Required action: Would you copy down, word for word, the text in each of the records below, leaving the pictures out of your answer?
___ Exercise input
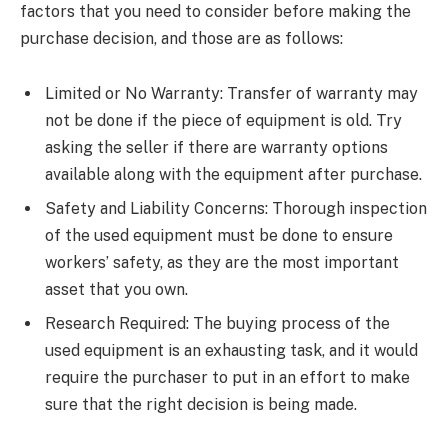
factors that you need to consider before making the
purchase decision, and those are as follows:
Limited or No Warranty: Transfer of warranty may
not be done if the piece of equipment is old. Try
asking the seller if there are warranty options
available along with the equipment after purchase.
Safety and Liability Concerns: Thorough inspection
of the used equipment must be done to ensure
workers’ safety, as they are the most important
asset that you own.
Research Required: The buying process of the
used equipment is an exhausting task, and it would
require the purchaser to put in an effort to make
sure that the right decision is being made.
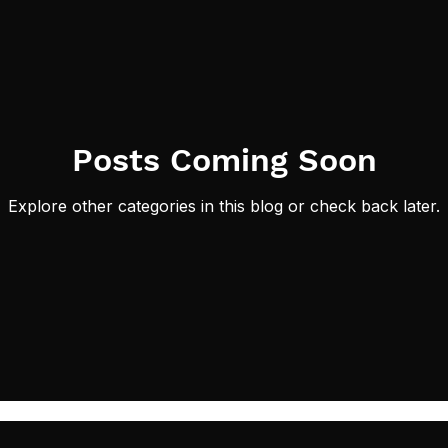
Posts Coming Soon
Explore other categories in this blog or check back later.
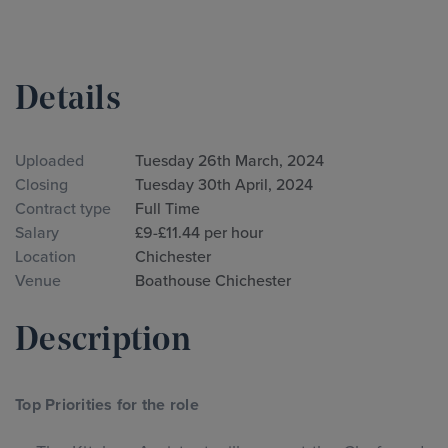
Details
Uploaded
Tuesday 26th March, 2024
Closing
Tuesday 30th April, 2024
Contract type
Full Time
Salary
£9-£11.44 per hour
Location
Chichester
Venue
Boathouse Chichester
Description
Top Priorities for the role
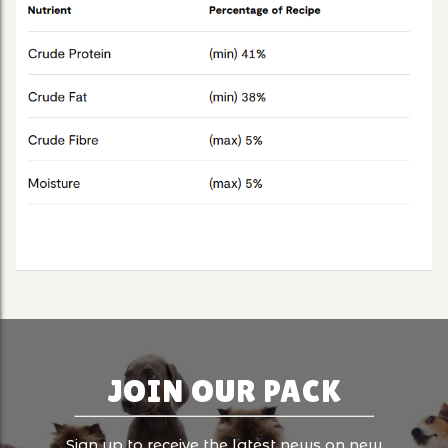
JOIN OUR PACK
Sign up to receive the latest news on new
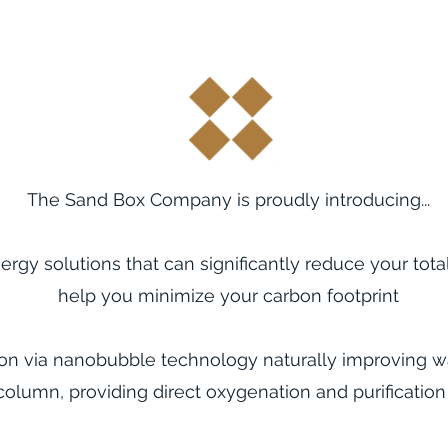
The Sand Box Company is proudly introducing...
ergy solutions that
can significantly reduce your tota
help
you
minimize your carbon footprint
ion via nanobubble technology naturally improving wa
column, providing direct oxygenation and purification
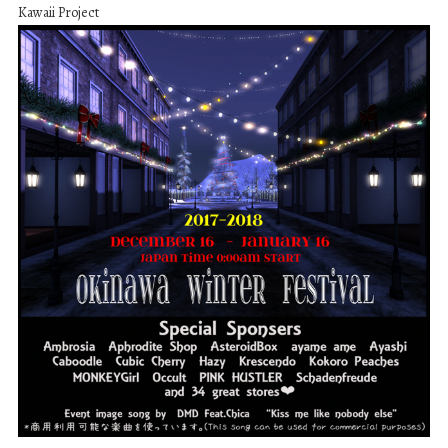
Kawaii Project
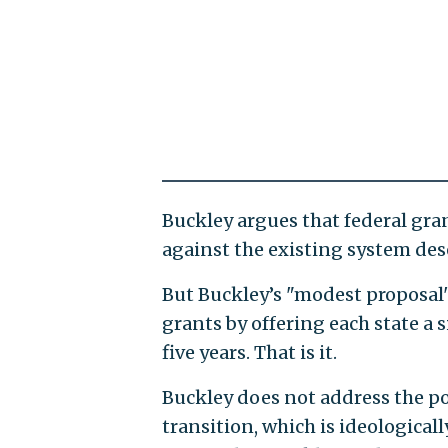
Buckley argues that federal gra
against the existing system des
But Buckley’s "modest proposal"
grants by offering each state a
five years. That is it.
Buckley does not address the p
transition, which is ideological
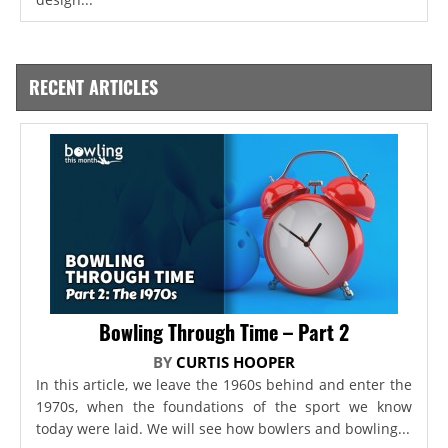
RECENT ARTICLES
Bowling Through Time – Part 2
BY
CURTIS HOOPER
In this article, we leave the 1960s behind and enter the
1970s, when the foundations of the sport we know
today were laid. We will see how bowlers and bowling...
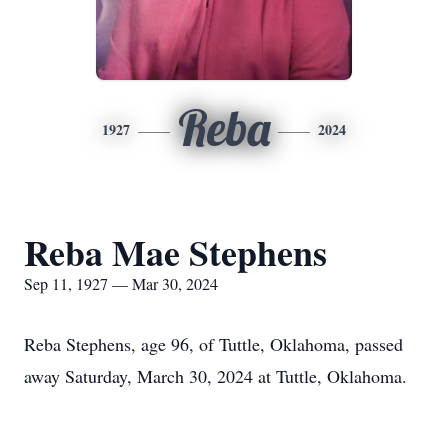
Reba
1927
2024
Reba Mae Stephens
Sep 11, 1927 — Mar 30, 2024
Reba Stephens, age 96, of Tuttle, Oklahoma, passed
away Saturday, March 30, 2024 at Tuttle, Oklahoma.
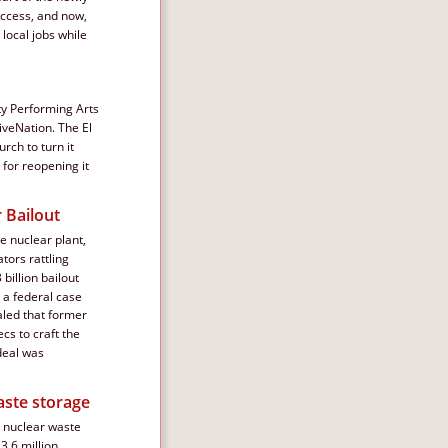
uccess, and now, 
local jobs while 
ty Performing Arts 
veNation. The El 
ch to turn it 
for reopening it 
 Bailout
 nuclear plant, 
tors rattling 
billion bailout 
 a federal case 
led that former 
s to craft the 
deal was 
aste storage
e nuclear waste 
3.6 million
______
Output of the exercise:
factors that you need to consider before making the
purchase decision, and those are as follows:
Limited or No Warranty: Transfer of warranty may
not be done if the piece of equipment is old. Try
asking the seller if there are warranty options
available along with the equipment after purchase.
Safety and Liability Concerns: Thorough inspection
of the used equipment must be done to ensure
workers’ safety, as they are the most important
asset that you own.
Research Required: The buying process of the
used equipment is an exhausting task, and it would
require the purchaser to put in an effort to make
sure that the right decision is being made.
Posts Coming Soon
Explore other categories in this blog or check back later.
Details
Uploaded
Tuesday 26th March, 2024
Closing
Tuesday 30th April, 2024
Contract type
Full Time
Salary
£9-£11.44 per hour
Location
Chichester
Venue
Boathouse Chichester
Description
Top Priorities for the role
JOIN OUR PACK
Sign up to receive the latest news on new
The Sand Box Company is proudly introducing...
ergy solutions that
can significantly reduce your tota
help
you
minimize your carbon footprint
ion via nanobubble technology naturally improving wa
column, providing direct oxygenation and purification
Kawaii Project
Buckley argues that federal gra
against the existing system des
But Buckley’s "modest proposal"
grants by offering each state a
five years. That is it.
Buckley does not address the p
transition, which is ideological
RECENT ARTICLES
Bowling Through Time – Part 2
BY
CURTIS HOOPER
In this article, we leave the 1960s behind and enter the
1970s, when the foundations of the sport we know
today were laid. We will see how bowlers and bowling...
Reba
1927
2024
Reba Mae Stephens
Sep 11, 1927 — Mar 30, 2024
Reba Stephens, age 96, of Tuttle, Oklahoma, passed
away Saturday, March 30, 2024 at Tuttle, Oklahoma.
uccess, and now, 
local jobs while 
ty Performing Arts 
veNation. The El 
ch to turn it 
for reopening it 
 Bailout
 nuclear plant, 
tors rattling 
billion bailout 
 a federal case 
led that former 
s to craft the 
deal was 
aste storage
e nuclear waste 
3.6 million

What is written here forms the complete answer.